- Developer: Webzen/Onnet
- Publisher: Bandai Namco Entertainment America
- Engine: CryEngine
- Platform: Microsoft Windows
- Release: October 25, 2016
- Genres: Golf, Sports, MMORPG
- Mode: Multiplayer ;

= Winning Putt =

2016 video game

Winning Putt was a massively multiplayer online game in which players take on the role of a golfer. Winning Putt is developed by Webzen/Onnet, and published in North America by Bandai Namco Entertainment America. The online golf game was free to play, and included microtransactions. The servers for Winning Putt were shut down permanently on December 14, 2018.

== Gameplay ==
Winning Putt allows up to four players to tee-off together on several fictional golf courses. The game also features a social hub called "The Square" where player avatars can interact with other players and buy or sell items from various NPCs, or trade with other players. Players earn experience and gold, an in game currency, with each swing they take, and get bonuses on completing a hole or round of golf. When a player earns enough experience they will advance in level, and after level 5 begin earning training points to further advance their character's statistics. Gold can be used in game for a variety of items which can be purchased from other players or NPC shops.

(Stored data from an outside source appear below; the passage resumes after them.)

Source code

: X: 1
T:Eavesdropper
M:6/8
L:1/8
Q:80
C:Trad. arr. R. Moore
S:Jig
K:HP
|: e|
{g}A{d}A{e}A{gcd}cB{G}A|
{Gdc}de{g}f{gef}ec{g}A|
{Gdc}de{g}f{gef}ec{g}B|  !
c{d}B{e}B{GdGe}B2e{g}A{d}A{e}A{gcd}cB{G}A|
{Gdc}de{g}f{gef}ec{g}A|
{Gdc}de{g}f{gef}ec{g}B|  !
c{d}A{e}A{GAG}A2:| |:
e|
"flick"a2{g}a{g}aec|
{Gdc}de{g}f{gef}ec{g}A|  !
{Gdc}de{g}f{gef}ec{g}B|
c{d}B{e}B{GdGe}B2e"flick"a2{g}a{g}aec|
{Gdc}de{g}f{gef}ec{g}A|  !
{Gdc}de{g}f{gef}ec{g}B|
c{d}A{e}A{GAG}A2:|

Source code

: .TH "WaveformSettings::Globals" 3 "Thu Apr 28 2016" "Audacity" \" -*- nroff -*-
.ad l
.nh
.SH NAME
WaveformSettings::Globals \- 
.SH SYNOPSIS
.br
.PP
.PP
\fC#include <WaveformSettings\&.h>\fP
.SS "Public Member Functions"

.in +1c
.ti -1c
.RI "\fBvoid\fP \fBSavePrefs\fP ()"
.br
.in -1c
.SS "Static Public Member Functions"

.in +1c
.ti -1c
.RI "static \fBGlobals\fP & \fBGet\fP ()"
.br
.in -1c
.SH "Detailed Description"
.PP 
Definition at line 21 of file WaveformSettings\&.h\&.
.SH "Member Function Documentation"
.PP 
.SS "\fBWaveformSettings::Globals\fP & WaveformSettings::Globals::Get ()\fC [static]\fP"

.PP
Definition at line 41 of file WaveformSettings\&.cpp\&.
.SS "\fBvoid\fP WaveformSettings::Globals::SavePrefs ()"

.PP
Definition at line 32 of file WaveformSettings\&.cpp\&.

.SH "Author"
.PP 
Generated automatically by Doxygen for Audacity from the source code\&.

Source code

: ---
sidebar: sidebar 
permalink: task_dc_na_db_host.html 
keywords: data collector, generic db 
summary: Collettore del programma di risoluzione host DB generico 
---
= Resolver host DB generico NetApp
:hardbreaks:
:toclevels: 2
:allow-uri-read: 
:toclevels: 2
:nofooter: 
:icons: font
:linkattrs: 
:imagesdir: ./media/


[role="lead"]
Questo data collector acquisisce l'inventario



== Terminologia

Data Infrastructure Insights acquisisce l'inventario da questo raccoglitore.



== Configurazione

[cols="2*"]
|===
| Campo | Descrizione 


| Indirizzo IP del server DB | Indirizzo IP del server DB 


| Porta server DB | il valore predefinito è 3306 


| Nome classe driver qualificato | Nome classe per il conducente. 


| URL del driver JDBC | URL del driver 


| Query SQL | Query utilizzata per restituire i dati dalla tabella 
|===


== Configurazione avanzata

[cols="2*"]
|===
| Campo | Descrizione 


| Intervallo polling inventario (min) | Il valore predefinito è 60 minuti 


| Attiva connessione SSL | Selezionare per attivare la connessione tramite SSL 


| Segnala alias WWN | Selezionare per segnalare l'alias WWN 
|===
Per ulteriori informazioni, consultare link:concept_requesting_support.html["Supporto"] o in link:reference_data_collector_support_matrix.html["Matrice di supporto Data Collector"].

The actual game of golf makes use of a standard 3 click swing bar seen in many other golf games. Players click once to start their swing, again to set power, and a third time to set the accuracy of their shot.

Classes can unlock skills by spending their training points in different stats. Skills allow player to change the way a base shot works, allowing players to curve the ball through the air intentionally, or even reduce the effect that flying through a tree can have on a ball. Skills are broken down into three types: Power, Accuracy, and Common. As the names suggest, each class gets their own unique skills while also gaining some from a pool shared between both.

Winning Putt currently has 11 Courses of varying difficulty. Each course can be played on five different difficulties, which change the starting tee position, and the pin position.

== Development ==

In-Game Screenshot of the User Interface

Winning Putt was originally developed as a Korean title and then later marketed to the United States. The game entered Open Beta on January 14, 2016 in North America by Bandai Namco Entertainment as a free online download and is currently available through the publisher's website or via Steam, where it was released on October 25, 2016.

Game updates were published on a regular basis with regular content updates coming out every few months. Content updates varied from implementing player-suggested content to integrating worldwide festivities throughout Winning Putt's world.

Winning Putt was published in North America by Bandai Namco Entertainment America, and in Korea by Webzen/Onnet. The North American version was only available in English but had a large following outside the states with a sizable chunk of users playing from Europe and Russia.

== Closure ==
On November 1, 2018 The Winning Putt team announced that the game would close on December 14, 2018 at 3.00pm PST.